When multiplying exponents with the same base, remember that it is much simpler than it looks. You simply need to add the exponents together. This rule is crucial and helps in preventing mistakes.
If you have an expression like: - \( a^m \times a^n \), where \(a\) is the base and \(m\) and \(n\) are the exponents, you can combine them by adding the exponents: - \( a^{m+n} \).
This rule makes handling expressions like \( b^{4/5} \times b^{4/5} \) straightforward. By adding \( 4/5 + 4/5 \), you get \( 8/5 \). As a result, the product of the exponents becomes \( b^{8/5} \).
Always make sure that the bases you are dealing with are the same. If they aren't, this rule doesn't apply. When they're matched, the multiplication of powers becomes as simple as addition.

Adding exponents is a part of operations like multiplying them. However, it's not a direct operation you perform on standalone exponents. In mathematics, adding exponents means adding their values during multiplication of like bases.

To break it down: if you see \( b^m \times b^n \), the exponent addition occurs because you're actually multiplying the base \(b\) added each time. This looks like \( b \times b \times b \)...a total of \( m+n \) times for our example.

• Recognize: \( b^{m+n} \) is the outcome of multiplication.
• Observe: The operation simplifies and combines repeated multiplication into a single power.

This means multiplication of the same base harnesses the addition of exponents. So, in practical terms, when you're asked to multiply and thereby add \( b^{4/5+4/5} \), you reach \( b^{8/5} \).
Adding exponents via multiplication of bases builds a simpler yet effective expression.

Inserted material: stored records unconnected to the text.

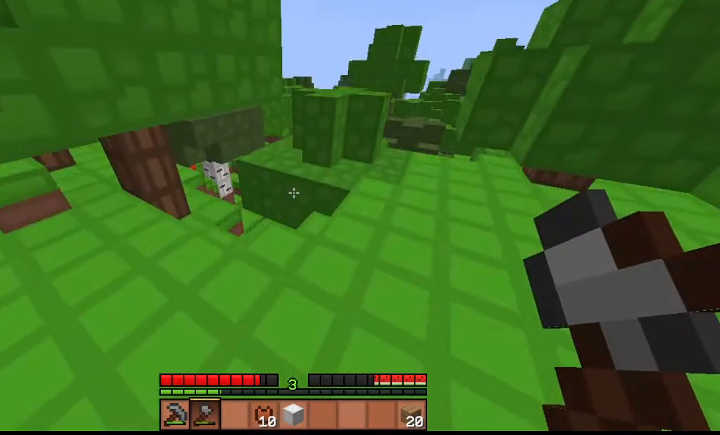
{"keys": ["w"], "events": [[167, "a", "up"], [167, "space", "up"]]}
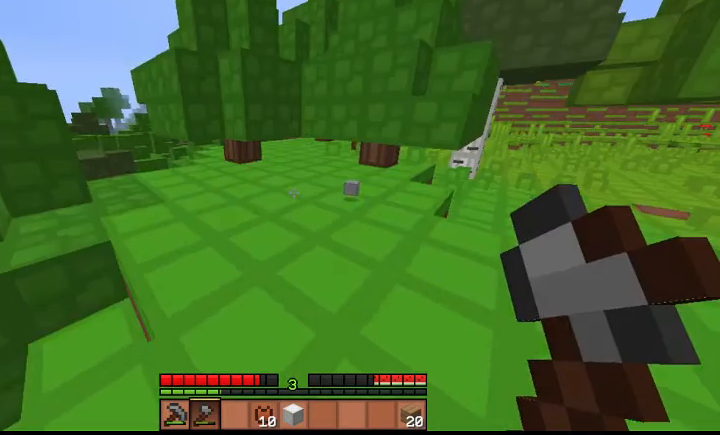
{"keys": [], "events": [[100, "w", "up"]]}
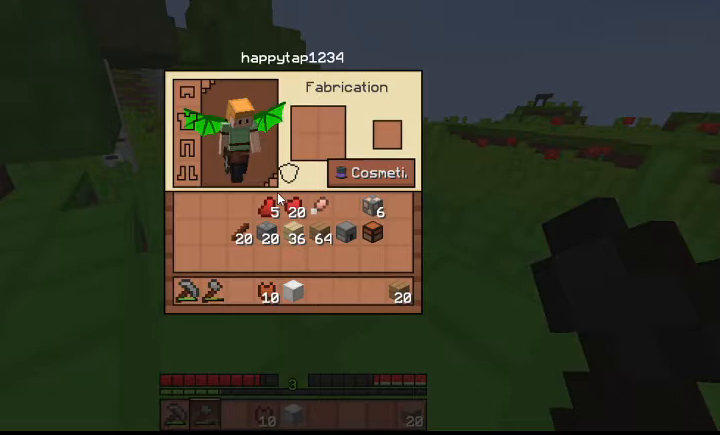
{"keys": [], "events": []}
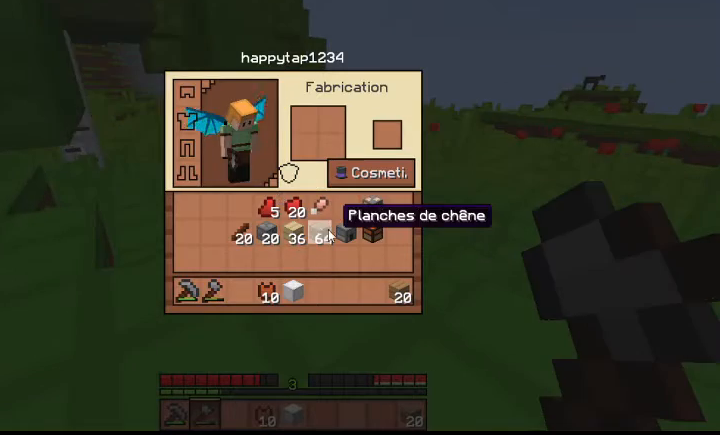
{"keys": [], "events": []}
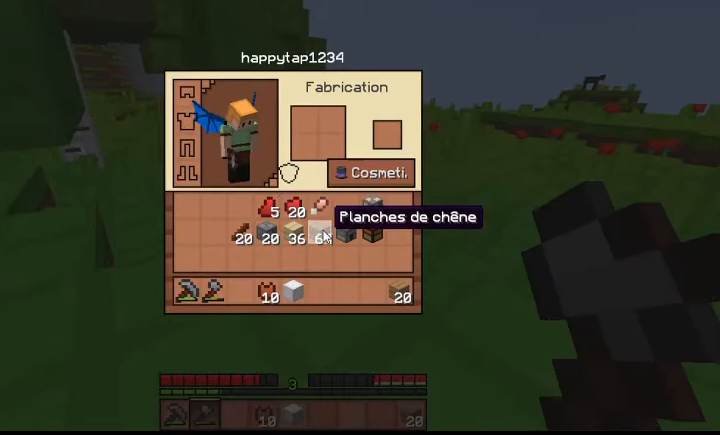
{"keys": ["w"], "events": [[100, "w", "down"]]}
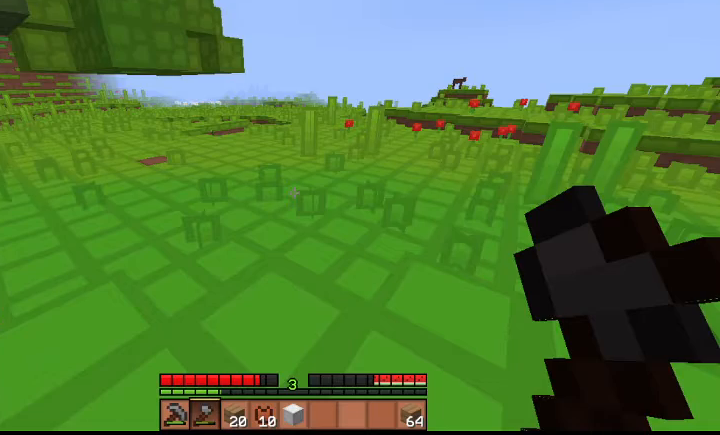
{"keys": ["shift", "w"], "events": [[433, "shift", "down"]]}
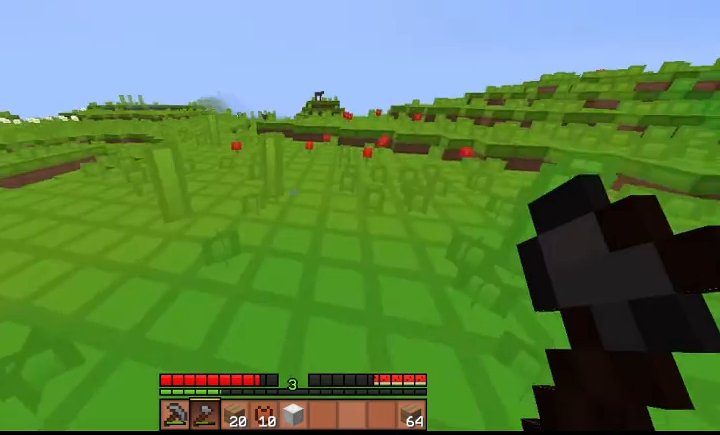
{"keys": ["w"], "events": [[400, "shift", "up"]]}
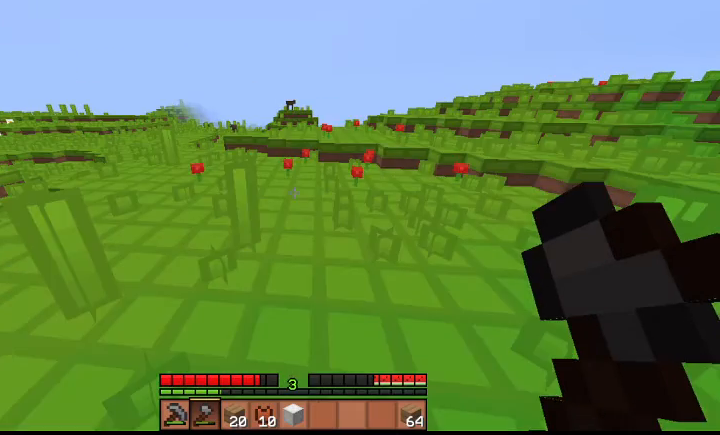
{"keys": [], "events": [[333, "w", "up"]]}
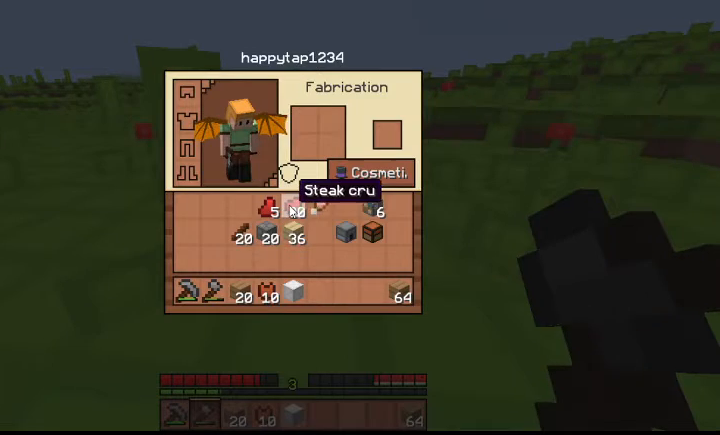
{"keys": [], "events": []}
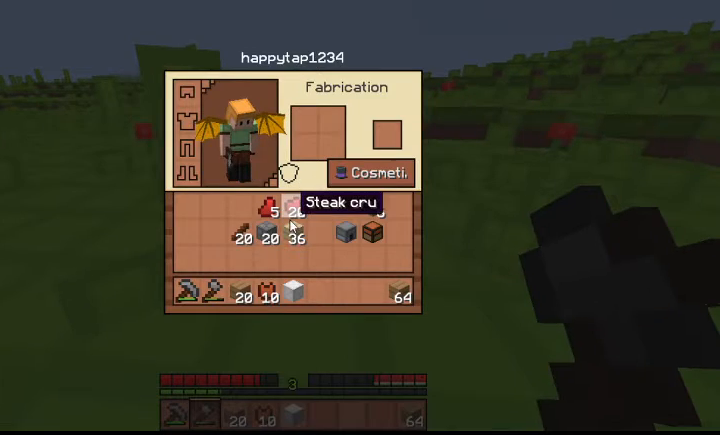
{"keys": [], "events": []}
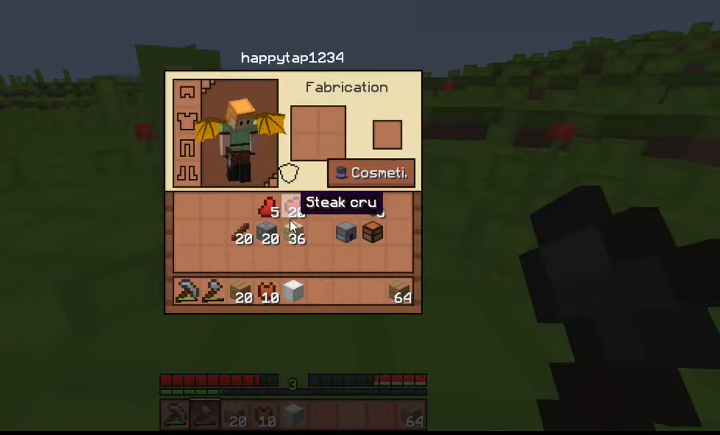
{"keys": [], "events": []}
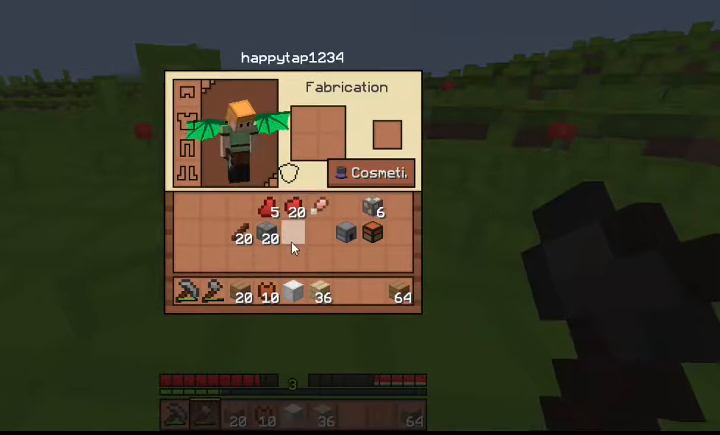
{"keys": ["w"], "events": [[133, "w", "down"]]}
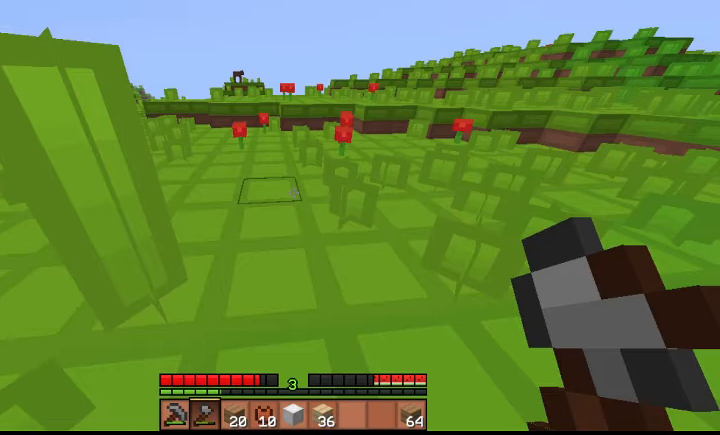
{"keys": ["w"], "events": []}
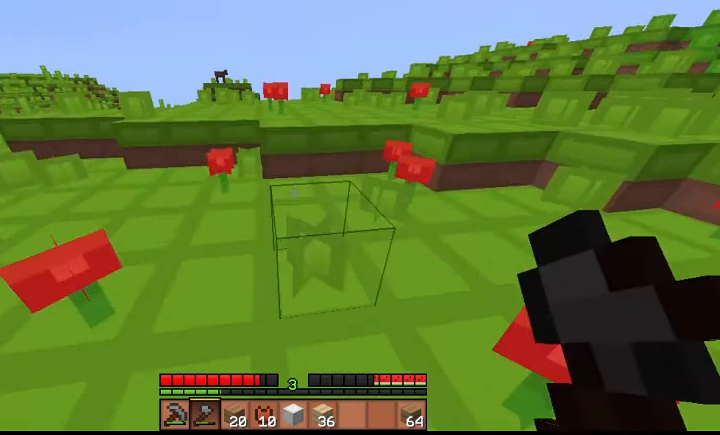
{"keys": ["space", "w"], "events": [[400, "space", "down"]]}
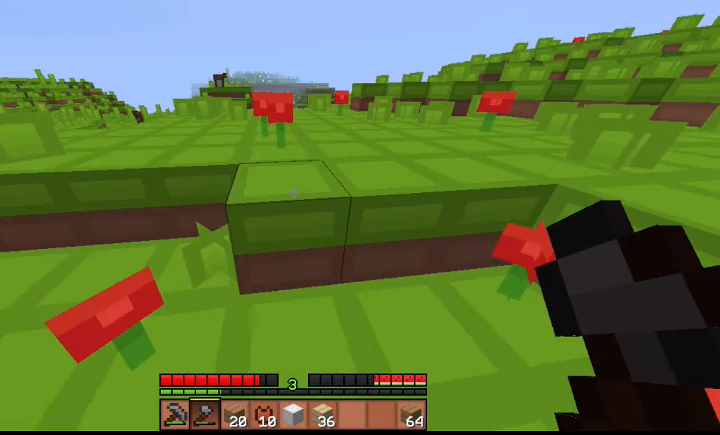
{"keys": ["space", "w"], "events": []}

Subtracting exponents is what you do when you divide like bases. It's an essential process enabling simplification of exponential expressions. Let's dig into this method.

When you have an expression such as \( \frac{b^m}{b^n} \): - The bases are the same, \(b\).
- The operation is to subtract the exponents: \( m - n \). This results in: - \( b^{m-n} \).
Say you're working with \( \frac{b^{8/5}}{b^{3/5}} \), you subtract: - \( 8/5 - 3/5 \), leaving \( 5/5 \), which simplifies to \( b^1 \).
Practically, subtraction here turns division of like bases into a manageable power expression. Once simplified to \( b^1 \), you recognize that any base to the power of one, like \( b \), just remains as itself.
Subtracting exponents, therefore, ensures expressions are concise and streamlined.